8. The Hellcat Spangled Shalalala
A highlight of their confused fourth album Suck It and See, The Hellcat Spangled Shalalala is (lyrically speaking) Turner at his best. Characterised by a strolling, melodic bassline, and the interplay of wistful, ringing guitars, Turner paints an impressionistic canvas more reminiscent of Monet than Morrissey. The title’s vagueness is central to the song’s magic: just what exactly is The Hellcat Spangled Shalalala? “That’s Alex’s imagination,” said Nick O’Malley at the time, while drummer Matt Helders added: “I don’t even know.” Hard to tell, but the narrative evokes plenty of fantasy. The Hellcat Spangled Shalalala is perhaps a feeling more than anything else – if not, it’s certainly a phrase for a sparkling singalong.
9. Do I Wanna Know?
In 2013, with two members now living in Los Angeles, Arctic Monkeys entered a new phase of their career. Despite their popularity in Europe, cracking America remained a target. What was needed was a statement: enter Do I Wanna Know? Shaped by Jamie Cook’s monolithic riff, this brooding, slow-burning number was a fully realised take on the attempts at heavy, dark rock heard on Humbug. Their reuniting with Josh Homme saw them trade denim for leather, and Turner’s smouldering vocal performance is loaded with innuendo and desire. Arctic Monkeys sold their adopted home’s sound back to them, and the album AM hit the US top 10.
10. I Wanna Be Yours
Arctic Monkeys Favourite Worst Nightmare Torrent
The irony of AM’s most poignant and touching song – and, in a wider sense, Turner’s songwriting development – is that his journey leads him to find the answers he needs through the words of others. On I Wanna Be Yours, Turner learns about devotion through John Cooper Clarke, specifically his poem of the same name.

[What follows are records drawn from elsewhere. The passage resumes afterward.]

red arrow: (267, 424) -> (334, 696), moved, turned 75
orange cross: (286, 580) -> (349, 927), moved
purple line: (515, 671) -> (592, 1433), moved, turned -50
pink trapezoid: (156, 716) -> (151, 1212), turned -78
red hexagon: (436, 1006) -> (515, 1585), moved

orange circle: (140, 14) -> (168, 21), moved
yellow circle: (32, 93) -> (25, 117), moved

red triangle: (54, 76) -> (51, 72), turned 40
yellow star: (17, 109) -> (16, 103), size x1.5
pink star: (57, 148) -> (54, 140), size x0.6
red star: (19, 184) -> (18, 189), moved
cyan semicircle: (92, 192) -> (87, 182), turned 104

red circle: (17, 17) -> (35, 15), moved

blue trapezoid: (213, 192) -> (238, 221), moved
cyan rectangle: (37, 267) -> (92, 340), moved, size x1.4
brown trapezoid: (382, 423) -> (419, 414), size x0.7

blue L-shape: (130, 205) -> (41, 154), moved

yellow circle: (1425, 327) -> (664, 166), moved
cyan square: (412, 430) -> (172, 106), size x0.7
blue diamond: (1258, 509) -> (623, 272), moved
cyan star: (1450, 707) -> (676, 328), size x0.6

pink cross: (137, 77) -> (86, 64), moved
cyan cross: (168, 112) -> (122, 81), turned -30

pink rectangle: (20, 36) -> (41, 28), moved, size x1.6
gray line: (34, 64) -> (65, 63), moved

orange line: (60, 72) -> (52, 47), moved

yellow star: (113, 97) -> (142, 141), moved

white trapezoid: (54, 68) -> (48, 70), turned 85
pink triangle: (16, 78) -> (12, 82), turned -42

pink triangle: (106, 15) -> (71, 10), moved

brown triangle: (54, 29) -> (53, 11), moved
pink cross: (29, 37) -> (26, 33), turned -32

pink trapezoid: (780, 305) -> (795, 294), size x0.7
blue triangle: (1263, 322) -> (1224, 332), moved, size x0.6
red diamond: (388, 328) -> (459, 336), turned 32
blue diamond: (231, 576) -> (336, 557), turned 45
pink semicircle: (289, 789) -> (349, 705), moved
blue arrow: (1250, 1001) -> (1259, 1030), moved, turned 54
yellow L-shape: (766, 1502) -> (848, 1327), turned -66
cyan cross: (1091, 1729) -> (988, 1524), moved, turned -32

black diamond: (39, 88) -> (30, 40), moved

Clarke applauded Turner for “spotting the romantic hards” in his composition, though it didn’t stop his disciple from adding a few lines of his own. Turner’s lessons come as a swooning, Spectoresque arrangement fashioned with a personal and creative confidence that leaves anyone weak at the knees. “Secrets I have held in my heart / Are harder to hide than I thought,” sings Turner, finally offering himself as warm, deep, sincere and, most importantly, dependable.